# engine code P050A problem



## kcamse (Mar 12, 2013)

my 2012 cc 2.0t has engine code P050A with rough idle only when engine is cold. I changed the plugs, coils and oil separator. There are no oil leaks or noise. sounds like a common problem but I can't find any fix on line. anyone have this problem?


----------



## kcamse (Mar 12, 2013)

Anyone have any info?


----------



## OEMplusCC (Jan 27, 2013)

Whats millage on your car? I bet you this error is related to carbon build up.


----------



## kcamse (Mar 12, 2013)

Car has 85000.


----------



## OEMplusCC (Jan 27, 2013)

kcamse said:


> Car has 85000.



Yep carbon build up... Reason why I am assuming this is because the code states that car stalled while idling. I would suggest carbon cleaning in some experienced euro shop.

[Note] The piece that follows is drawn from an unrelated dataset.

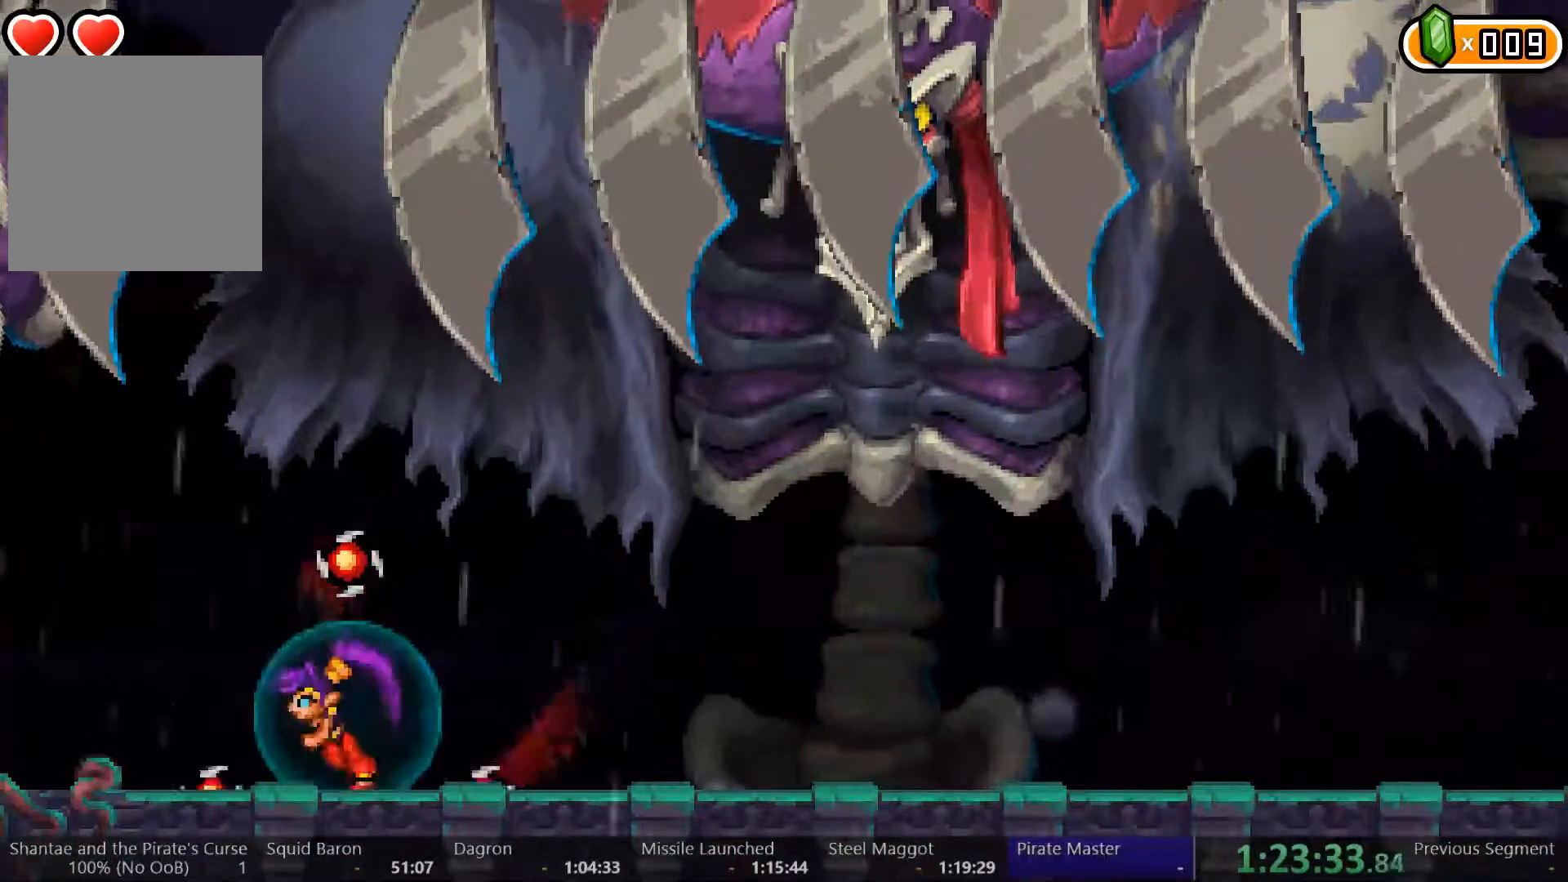
{"buttons": [], "left_stick": "center", "right_stick": "center", "button_events": [[167, "DPAD_LEFT", "up"]]}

Again I am not an expert but this is strong possibility


----------



## snobrdrdan (Sep 10, 2008)

OEMplusCC said:


> Yep carbon build up
> 
> Again I am not an expert but this is strong possibility


x2 on this


----------



## kcamse (Mar 12, 2013)

Where would Carbon build up be ? It only idles rough when engine is cold


----------



## snobrdrdan (Sep 10, 2008)

kcamse said:


> Where would Carbon build up be ? It only idles rough when engine is cold


Read this post:
http://forums.vwvortex.com/showthre...g-shocking&p=85946438&viewfull=1#post85946438

Carbon buildup/gunk on the intake valves. You have to pull off the intake manifold:
http://forums.vwvortex.com/showthread.php?5355100-TSI-Intake-Manifold-Removal-DIY-Valve-Cleaning


----------